■ Working data:
***
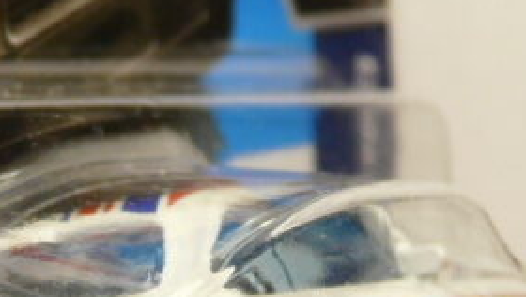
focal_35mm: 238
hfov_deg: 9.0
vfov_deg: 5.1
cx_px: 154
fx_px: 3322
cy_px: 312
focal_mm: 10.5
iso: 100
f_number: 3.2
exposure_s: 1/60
***
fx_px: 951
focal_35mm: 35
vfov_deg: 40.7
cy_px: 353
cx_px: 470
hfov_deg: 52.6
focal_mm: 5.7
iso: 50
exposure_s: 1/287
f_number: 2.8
***
■ Work request:
Keeping every character as it is, restate the lines above that run from the line with "focal_35mm: 238" through the line with "exposure_s: 1/60", both included, and nothing else.

■ Result of this exercise:
focal_35mm: 238
hfov_deg: 9.0
vfov_deg: 5.1
cx_px: 154
fx_px: 3322
cy_px: 312
focal_mm: 10.5
iso: 100
f_number: 3.2
exposure_s: 1/60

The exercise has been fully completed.